Wednesday, December 1, 2010

Reenchanting Nature

"The Reenchantment of Nature" (Alister McGrath) - The commenters at Biologos recommended McGrath as a source of theology from an evolutionist point of view. Sadly, this was the only book my library had (perhaps a good sign, as my library specializes in heretics and apostates).

This book was very short - 186 pages. McGrath assumes a lot, and his argument wanders a lot. This leaves me short on understanding his position.

It seems he feels that we (Western culture) have come to see nature as an "adversary" (to be conquered), rather than a "gift" (to be stewarded).

I can't help but think this is the result of his evolutionary thinking.

We see a glimpse of this on page 180:
"The issue of pain and suffering in the world remains something of a puzzle, and at times troubles Christians considerably."
The evolutionist must believe that God created suffering, because it is good - it pleases Him. This is definitely a puzzlement!

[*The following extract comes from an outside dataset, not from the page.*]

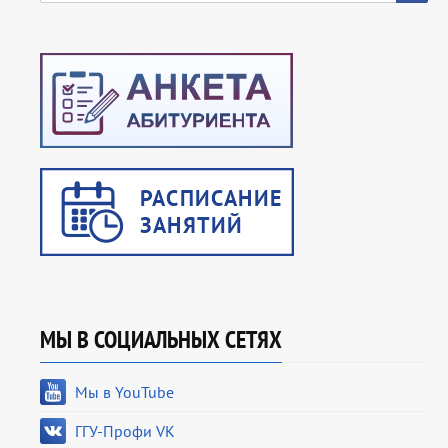
МЫ В СОЦИАЛЬНЫХ СЕТЯХ
Мы в YouTube
ГГУ-Профи VK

It reminds me most of "Ishmael", who takes this thinking to its logical conclusion - that we must allow human death as "most natural". Allow famine, allow the weak to die - to resist is unnatural ("sinful").

McGrath doesn't seem to go this far. But it is like his logic is leading him there, and he knows it is wrong. But he can't figure out why, so he says nothing (or says it is "a puzzle").